O Plenário do Supremo Tribunal Federal (STF) reconheceu, à unanimidade, como assédio judicial o ajuizamento de inúmeras ações simultâneas sobre os mesmos fatos, em locais diferentes, para constranger jornalistas ou órgãos de imprensa e dificultar ou encarecer a sua defesa. No entendimento do Colegiado, a prática é abusiva e compromete a liberdade de expressão. A decisão foi tomada na sessão de quarta-feira (22/05), na conclusão do julgamento das Ações Diretas de Inconstitucionalidade (ADIs) 7055, da Associação Brasileira de Jornalismo Investigativo (Abraji), e 6792, da Associação Brasileira de Imprensa (ABI).
O julgamento foi iniciado em setembro de 2023, em sessão virtual, com o voto da relatora, ministra Rosa Weber (aposentada), que reconheceu a figura do assédio judicial contra a imprensa. No último dia 16, o ministro Luís Roberto Barroso acompanhou a relatora nesse ponto, mas acrescentou que, quando for caracterizada a prática, a parte acusada poderá pedir a reunião de todas as ações no local onde reside.
Ele também propôs que a responsabilidade civil de jornalistas ou de órgão de imprensa somente estará configurada em caso inequívoco de intenção ou culpa grave, se o jornalista for negligente na apuração dos fatos. Na ocasião, o ministro Cristiano Zanin acrescentou que o juiz pode extinguir a ação quando identificar que seu propósito não é uma efetiva reparação, mas apenas o assédio.
Freio
Na sessão de quarta-feira, ao acompanhar esse entendimento, o ministro Edson Fachin avaliou que o Tribunal, ao definir, configurar e impedir o assédio judicial, dá um passo importante para frear ações que desestimulem a produção de notícias, a investigação de fatos e a veiculação de opiniões críticas. Para o ministro Alexandre de Moraes, o assédio judicial é um problema grave que afeta não apenas jornalistas, mas também o mundo político. “Não é possível permitir que determinado grupo comece a ‘stalkear’ pessoas pela via judicial”, disse.
A ministra Cármen Lúcia acrescentou que o assédio judicial contra jornalistas é uma forma de perseguição. “Se nós vivemos a década de 1970, com toda forma de censura, hoje nós temos outras formas de censura particulares. Nós não queremos defender e dar guarida a novas formas de censura, estamos falando de liberdade”, completou.
O ministro Luís Roberto Barroso julgou procedente a ação da Abraji e parcialmente procedente a da ABI. Para ele, as ações contra jornalistas devem ser reunidas no foro de domicílio do réu quando caracterizado o assédio judicial. “A proteção da liberdade de expressão legitima a fixação de competência no foro do domicílio do réu, uma vez caracterizado o assédio judicial. Essa é a regra geral do Direito brasileiro e diversas leis preveem expressamente a reunião de ações com os mesmos fundamentos em um único foro”, disse o ministro.

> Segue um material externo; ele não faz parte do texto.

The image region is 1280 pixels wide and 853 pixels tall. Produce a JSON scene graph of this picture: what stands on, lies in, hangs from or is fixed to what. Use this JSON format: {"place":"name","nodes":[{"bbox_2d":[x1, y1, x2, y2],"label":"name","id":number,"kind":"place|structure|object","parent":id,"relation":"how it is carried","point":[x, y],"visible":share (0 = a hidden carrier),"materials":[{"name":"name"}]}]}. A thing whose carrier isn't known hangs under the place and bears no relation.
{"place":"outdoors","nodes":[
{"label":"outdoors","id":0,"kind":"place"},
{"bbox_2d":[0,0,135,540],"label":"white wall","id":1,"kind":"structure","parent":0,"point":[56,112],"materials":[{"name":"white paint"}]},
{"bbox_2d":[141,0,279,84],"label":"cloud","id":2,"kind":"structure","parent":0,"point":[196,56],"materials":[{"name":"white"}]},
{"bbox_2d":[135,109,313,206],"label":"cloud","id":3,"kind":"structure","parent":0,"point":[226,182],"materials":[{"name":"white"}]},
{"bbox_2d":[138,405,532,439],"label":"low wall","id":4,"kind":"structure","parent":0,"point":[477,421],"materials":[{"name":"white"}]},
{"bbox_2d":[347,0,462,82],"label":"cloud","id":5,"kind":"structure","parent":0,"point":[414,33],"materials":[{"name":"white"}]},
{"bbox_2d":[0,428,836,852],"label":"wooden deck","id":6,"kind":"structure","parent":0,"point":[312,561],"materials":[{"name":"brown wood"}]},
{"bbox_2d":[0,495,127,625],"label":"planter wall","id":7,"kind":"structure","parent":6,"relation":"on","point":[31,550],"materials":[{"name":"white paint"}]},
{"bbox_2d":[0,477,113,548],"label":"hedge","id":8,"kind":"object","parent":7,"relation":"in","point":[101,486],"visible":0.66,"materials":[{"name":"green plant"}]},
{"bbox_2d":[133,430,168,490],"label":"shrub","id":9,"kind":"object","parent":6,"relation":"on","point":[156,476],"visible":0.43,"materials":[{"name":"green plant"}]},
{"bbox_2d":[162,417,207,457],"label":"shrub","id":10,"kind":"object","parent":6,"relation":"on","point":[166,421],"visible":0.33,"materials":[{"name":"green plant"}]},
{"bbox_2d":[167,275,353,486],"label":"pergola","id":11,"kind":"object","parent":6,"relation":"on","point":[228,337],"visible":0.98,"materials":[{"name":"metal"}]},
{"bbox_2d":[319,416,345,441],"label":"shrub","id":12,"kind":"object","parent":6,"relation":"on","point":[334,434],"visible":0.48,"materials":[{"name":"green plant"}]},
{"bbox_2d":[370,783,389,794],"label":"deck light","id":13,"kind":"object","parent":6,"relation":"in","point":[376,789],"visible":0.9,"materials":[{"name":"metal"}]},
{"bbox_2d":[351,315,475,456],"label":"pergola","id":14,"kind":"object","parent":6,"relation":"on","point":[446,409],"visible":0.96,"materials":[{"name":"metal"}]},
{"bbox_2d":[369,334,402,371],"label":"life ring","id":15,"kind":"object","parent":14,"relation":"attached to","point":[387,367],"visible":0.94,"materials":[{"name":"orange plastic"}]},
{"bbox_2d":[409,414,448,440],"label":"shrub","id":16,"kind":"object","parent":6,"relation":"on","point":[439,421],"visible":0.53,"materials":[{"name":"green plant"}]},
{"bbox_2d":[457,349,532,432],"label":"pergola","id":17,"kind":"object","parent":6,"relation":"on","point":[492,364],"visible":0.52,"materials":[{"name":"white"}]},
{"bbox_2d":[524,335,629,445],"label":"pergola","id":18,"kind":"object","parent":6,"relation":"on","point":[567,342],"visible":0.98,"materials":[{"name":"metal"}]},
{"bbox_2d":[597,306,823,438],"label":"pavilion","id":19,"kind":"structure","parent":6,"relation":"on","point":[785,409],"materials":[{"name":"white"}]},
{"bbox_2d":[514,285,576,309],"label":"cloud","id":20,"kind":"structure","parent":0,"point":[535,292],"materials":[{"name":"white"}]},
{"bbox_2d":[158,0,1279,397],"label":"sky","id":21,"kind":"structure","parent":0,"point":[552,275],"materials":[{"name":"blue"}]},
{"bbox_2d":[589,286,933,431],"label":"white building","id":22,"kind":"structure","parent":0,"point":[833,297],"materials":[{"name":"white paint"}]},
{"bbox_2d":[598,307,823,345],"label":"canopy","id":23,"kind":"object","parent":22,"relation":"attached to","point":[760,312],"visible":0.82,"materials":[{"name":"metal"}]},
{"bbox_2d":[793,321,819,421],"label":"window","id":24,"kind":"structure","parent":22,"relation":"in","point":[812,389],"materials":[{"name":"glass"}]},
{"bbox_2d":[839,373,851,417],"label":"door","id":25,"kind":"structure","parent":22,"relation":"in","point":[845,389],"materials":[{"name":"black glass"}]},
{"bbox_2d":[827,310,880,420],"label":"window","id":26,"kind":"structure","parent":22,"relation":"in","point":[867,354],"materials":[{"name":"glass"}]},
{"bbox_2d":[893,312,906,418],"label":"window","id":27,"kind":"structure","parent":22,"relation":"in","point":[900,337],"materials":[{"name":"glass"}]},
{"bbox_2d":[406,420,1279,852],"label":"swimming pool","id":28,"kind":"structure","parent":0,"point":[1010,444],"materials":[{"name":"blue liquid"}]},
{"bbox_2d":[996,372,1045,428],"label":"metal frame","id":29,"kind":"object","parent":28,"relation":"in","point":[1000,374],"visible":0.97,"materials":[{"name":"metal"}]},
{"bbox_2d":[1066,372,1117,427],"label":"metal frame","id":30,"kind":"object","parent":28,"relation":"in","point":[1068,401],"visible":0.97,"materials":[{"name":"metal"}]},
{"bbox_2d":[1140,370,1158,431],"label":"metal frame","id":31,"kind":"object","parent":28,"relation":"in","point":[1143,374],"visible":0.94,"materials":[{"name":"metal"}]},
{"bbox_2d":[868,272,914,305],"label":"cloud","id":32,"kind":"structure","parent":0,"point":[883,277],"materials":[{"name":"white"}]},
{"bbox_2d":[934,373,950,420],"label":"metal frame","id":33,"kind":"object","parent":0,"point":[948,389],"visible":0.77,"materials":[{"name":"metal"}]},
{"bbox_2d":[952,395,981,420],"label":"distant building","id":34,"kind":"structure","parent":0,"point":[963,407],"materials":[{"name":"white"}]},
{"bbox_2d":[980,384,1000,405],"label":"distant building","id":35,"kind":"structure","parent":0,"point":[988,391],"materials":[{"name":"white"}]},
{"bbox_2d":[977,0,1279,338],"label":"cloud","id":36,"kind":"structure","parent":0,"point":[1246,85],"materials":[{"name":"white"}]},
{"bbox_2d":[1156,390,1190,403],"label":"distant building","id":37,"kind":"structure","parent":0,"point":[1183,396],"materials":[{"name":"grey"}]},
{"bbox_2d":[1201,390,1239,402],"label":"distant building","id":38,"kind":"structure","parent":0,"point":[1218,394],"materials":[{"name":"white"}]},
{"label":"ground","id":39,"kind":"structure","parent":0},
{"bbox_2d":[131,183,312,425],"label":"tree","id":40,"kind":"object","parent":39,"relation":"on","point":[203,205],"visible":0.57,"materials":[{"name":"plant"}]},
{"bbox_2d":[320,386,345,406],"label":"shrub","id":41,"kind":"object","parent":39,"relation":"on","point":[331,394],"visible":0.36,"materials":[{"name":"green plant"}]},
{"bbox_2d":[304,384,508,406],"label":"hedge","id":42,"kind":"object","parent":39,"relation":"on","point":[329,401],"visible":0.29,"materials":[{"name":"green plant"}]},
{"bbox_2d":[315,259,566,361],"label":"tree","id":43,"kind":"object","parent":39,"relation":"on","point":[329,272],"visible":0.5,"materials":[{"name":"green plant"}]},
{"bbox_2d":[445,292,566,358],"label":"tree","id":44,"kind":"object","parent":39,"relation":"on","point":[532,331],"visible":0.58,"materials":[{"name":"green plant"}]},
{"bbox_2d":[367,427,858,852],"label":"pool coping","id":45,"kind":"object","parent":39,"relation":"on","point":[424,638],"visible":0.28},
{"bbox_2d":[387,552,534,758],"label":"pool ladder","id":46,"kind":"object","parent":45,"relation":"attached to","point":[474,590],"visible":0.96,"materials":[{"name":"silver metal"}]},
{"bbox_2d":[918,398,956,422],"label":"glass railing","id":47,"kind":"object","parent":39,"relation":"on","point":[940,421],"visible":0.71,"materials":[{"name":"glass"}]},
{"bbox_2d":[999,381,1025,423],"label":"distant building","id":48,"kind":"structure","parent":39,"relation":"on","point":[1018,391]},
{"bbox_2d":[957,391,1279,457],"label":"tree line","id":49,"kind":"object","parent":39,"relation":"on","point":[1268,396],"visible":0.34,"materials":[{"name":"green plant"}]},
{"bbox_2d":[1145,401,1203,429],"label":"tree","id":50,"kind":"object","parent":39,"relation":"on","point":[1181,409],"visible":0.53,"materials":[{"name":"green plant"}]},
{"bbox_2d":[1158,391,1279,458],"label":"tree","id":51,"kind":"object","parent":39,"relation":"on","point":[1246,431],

Ainda segundo ele, o Tribunal decidiu em diversos casos que “a liberdade de expressão é preferencial no Estado democrático de Direito”, o que significa que, para superar a liberdade de expressão, é necessário “ônus argumentativo maior para quem deseja defender tese oposta” a essa liberdade. “Da mesma forma, a posição preferencial da liberdade de expressão protege a liberdade jornalística, somente podendo se dar a responsabilidade civil do jornalista ou do veículo de comunicação em caso de dolo ou culpa grave”, pontuou Barroso.
O ministro Luís Roberto Barroso propôs a seguinte tese:
1) Constitui assédio judicial comprometedor da liberdade de expressão o ajuizamento de inúmeras ações a respeito dos mesmos fatos, em comarcas diversas, com o intuito ou efeito de constranger jornalista ou órgão de imprensa, dificultar sua defesa ou torná-la excessivamente onerosa;
2) Caracterizado o assédio judicial, a parte demandada poderá requerer a reunião de todas as ações no foro de seu domicílio;
3) A responsabilidade civil de jornalistas ou de órgãos de imprensa somente estará configurada em caso inequívoco de dolo ou culpa grave (evidente negligência profissional na apuração dos fatos).
Alexandre de Moraes, Dias Toffoli e Gilmar Mendes divergiram pontualmente da tese quanto à necessidade de culpa grave. Para eles, o dolo e a culpa seriam suficientes para a responsabilização.